▶ [The data]:

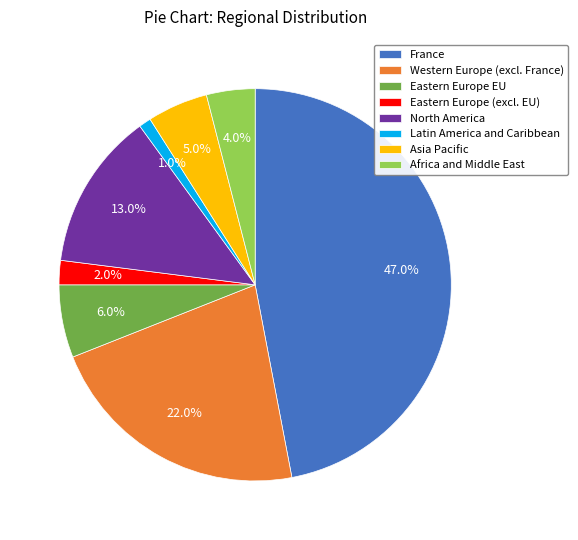

Which slice is the smallest?

Latin America and Caribbean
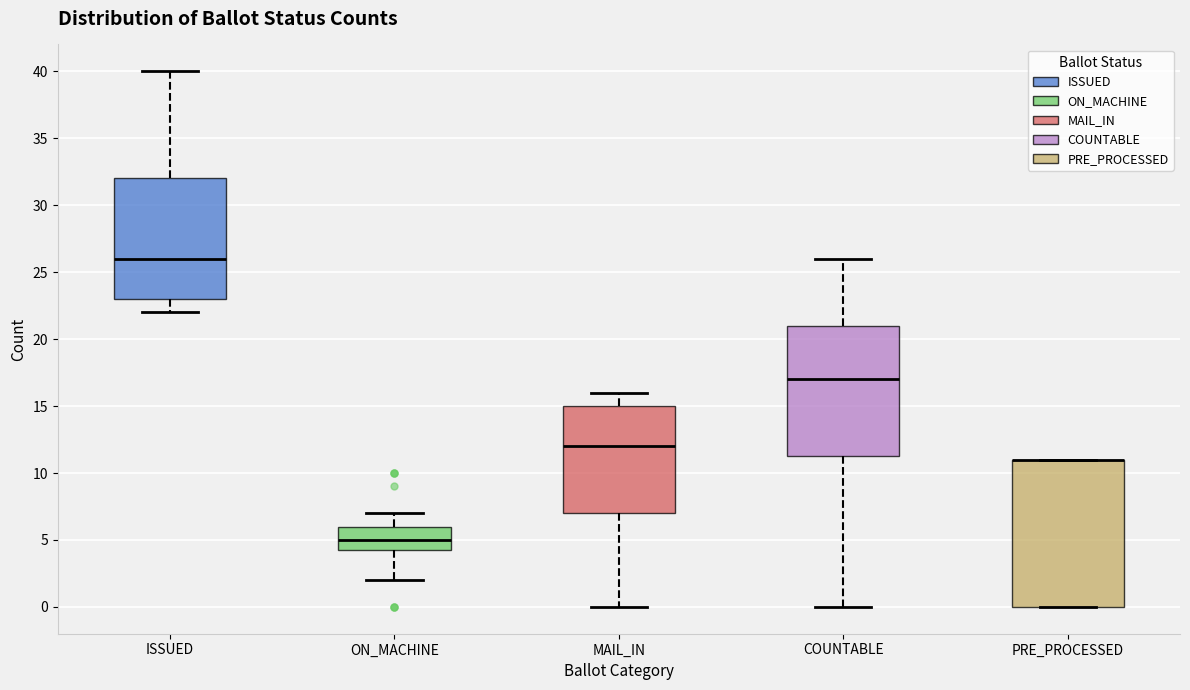

Reading left to right, read every box against the y-axis: the position of its median line, the range the box covers, and the ends of its whiskers. The values are not printed on the chart, so give them approximately, as read against the axis.

ISSUED: median 26.0, box 23.0 to 32.0, whiskers 22.0 to 40.0
ON_MACHINE: median 5.0, box 4.5 to 6.0, whiskers 2.0 to 7.0
MAIL_IN: median 12.0, box 7.0 to 15.0, whiskers 0.0 to 16.0
COUNTABLE: median 17.0, box 11.5 to 21.0, whiskers 0.0 to 26.0
PRE_PROCESSED: median 11.0 (drawn on the box's upper edge), box 0.0 to 11.0, whiskers 0.0 to 11.0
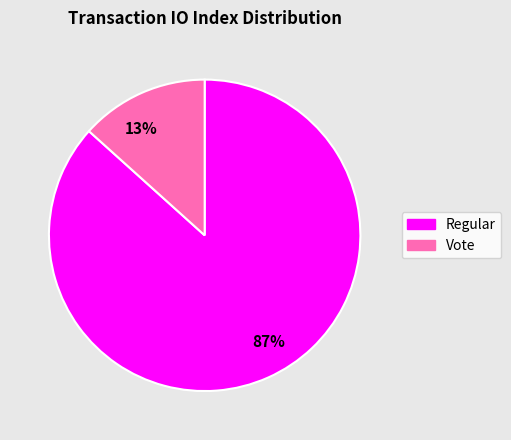

Count the number of slices in the pie.

2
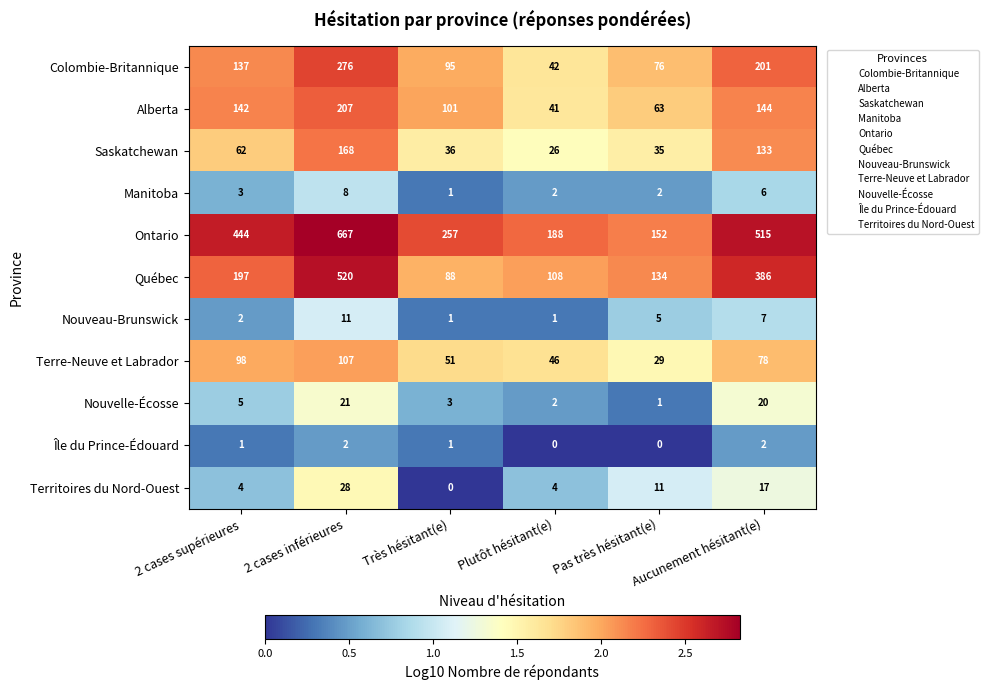

Which series has the largest total across all categories?

Ontario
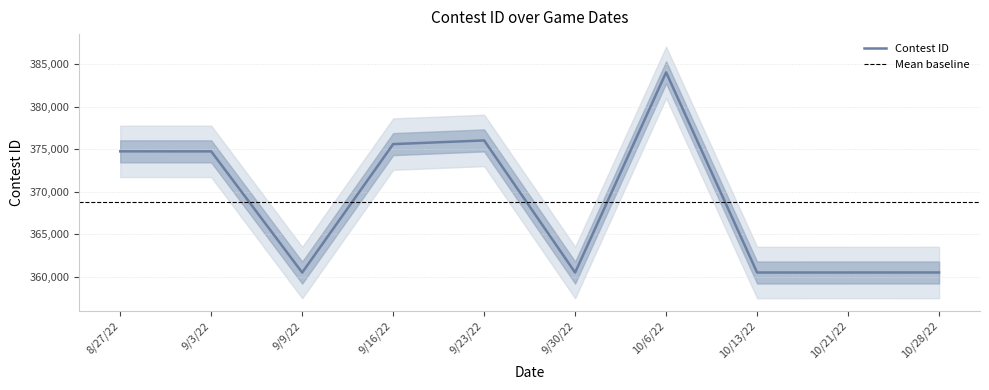

How many points are lower than both their immediate neighbors (excluding endpoints)?

3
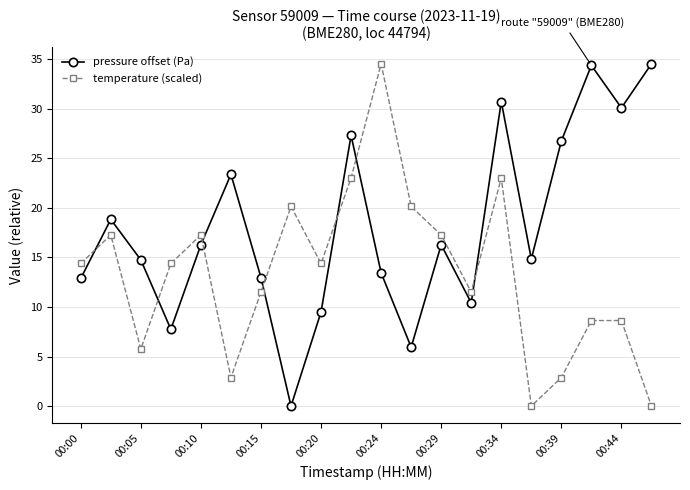

What is the value of the temperature (scaled) point at the 17th from the left?

2.9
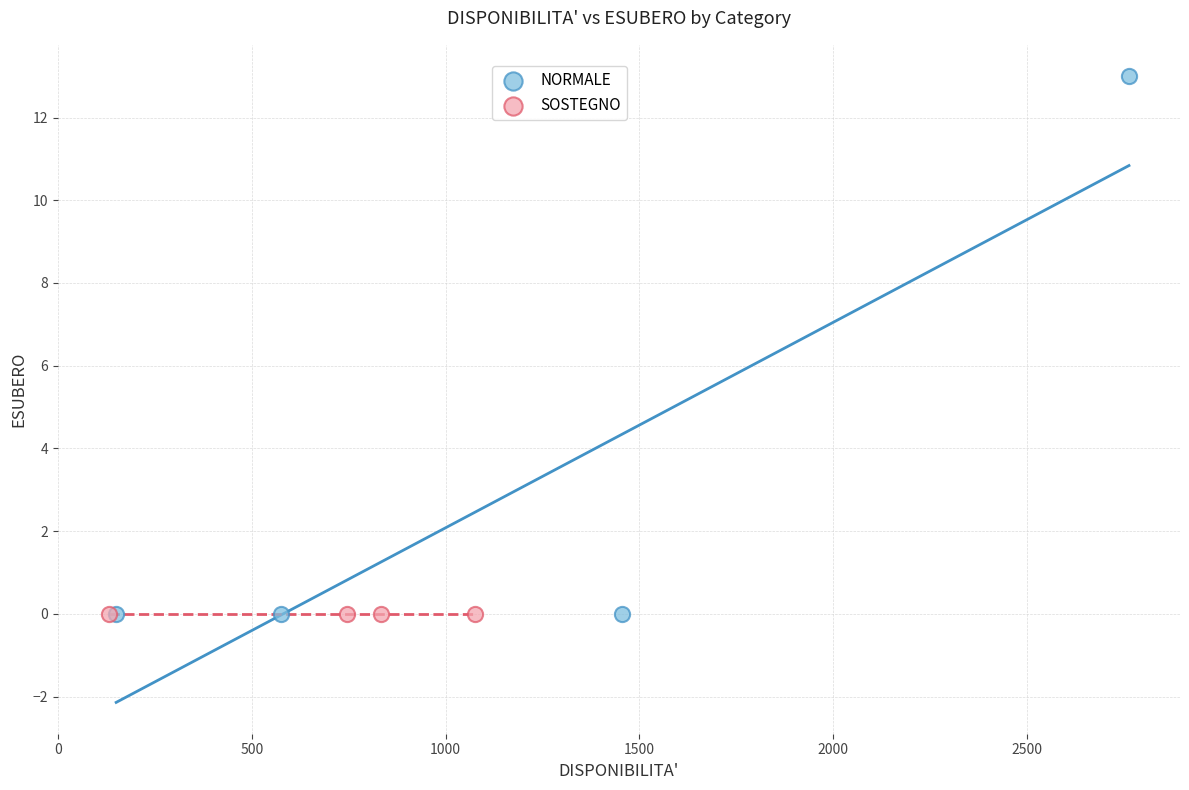

Which series reaches the maximum Y coordinate?

NORMALE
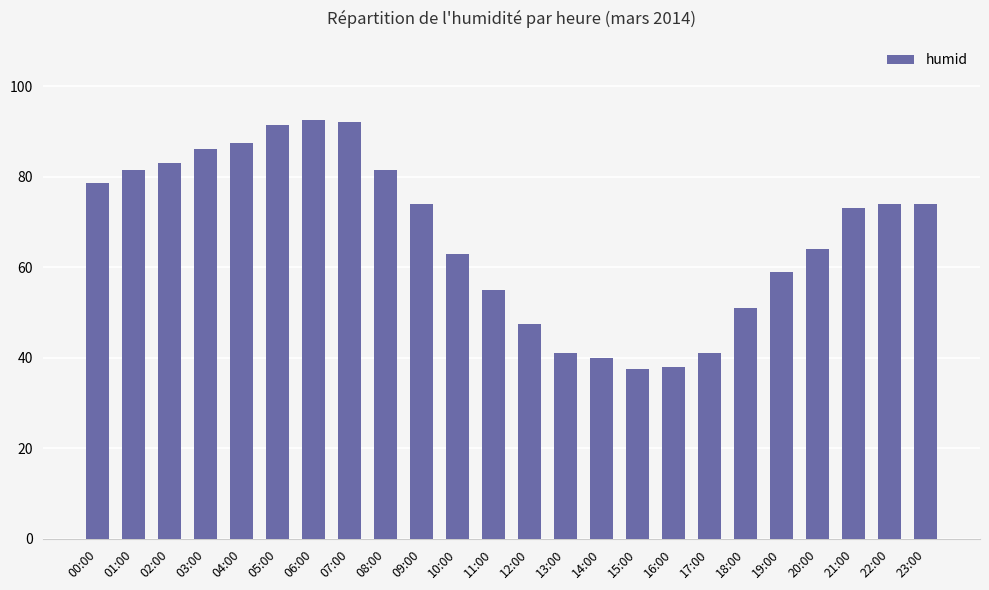

Is it true that the value at 18:00 is 51.0?

True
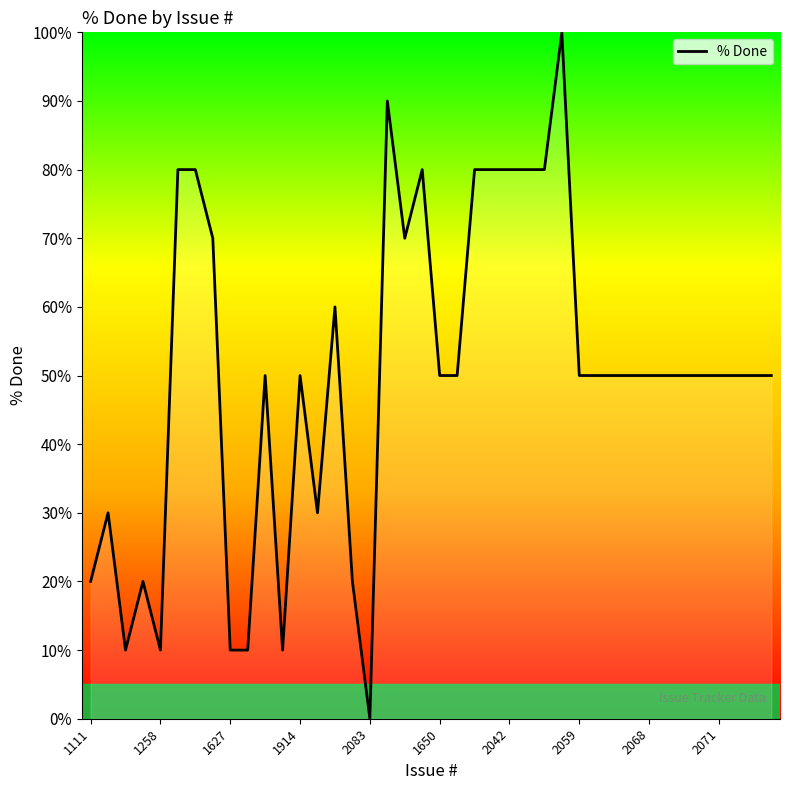

What is the greatest value displayed?

100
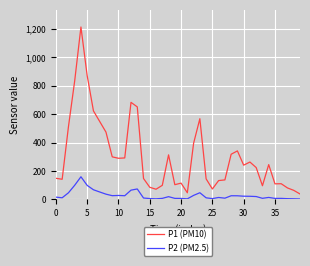

How many lines are shown in the chart?

2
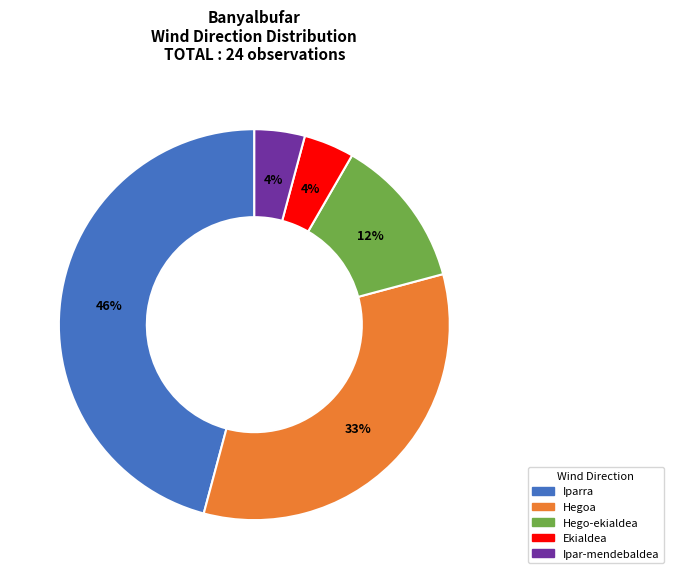

Do Iparra and Hegoa together represent more than half of the pie?

Yes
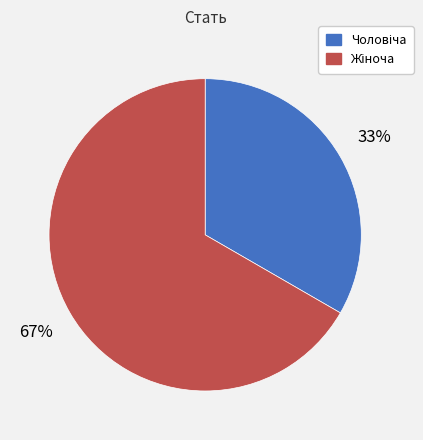

Is there any slice that represents more than half of the pie?

Yes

▶ [Work instructions]: Please rewrite the material from the line with "Is it true that the value at 18:00 is 51.0?" through the end, replacing "pie" with "circle" and changing nothing else. Leave the pictures out of your answer.

▶ [Answer for this exercise]:
Is it true that the value at 18:00 is 51.0?

True

What is the greatest value displayed?

100

How many lines are shown in the chart?

2

Do Iparra and Hegoa together represent more than half of the circle?

Yes

Is there any slice that represents more than half of the circle?

Yes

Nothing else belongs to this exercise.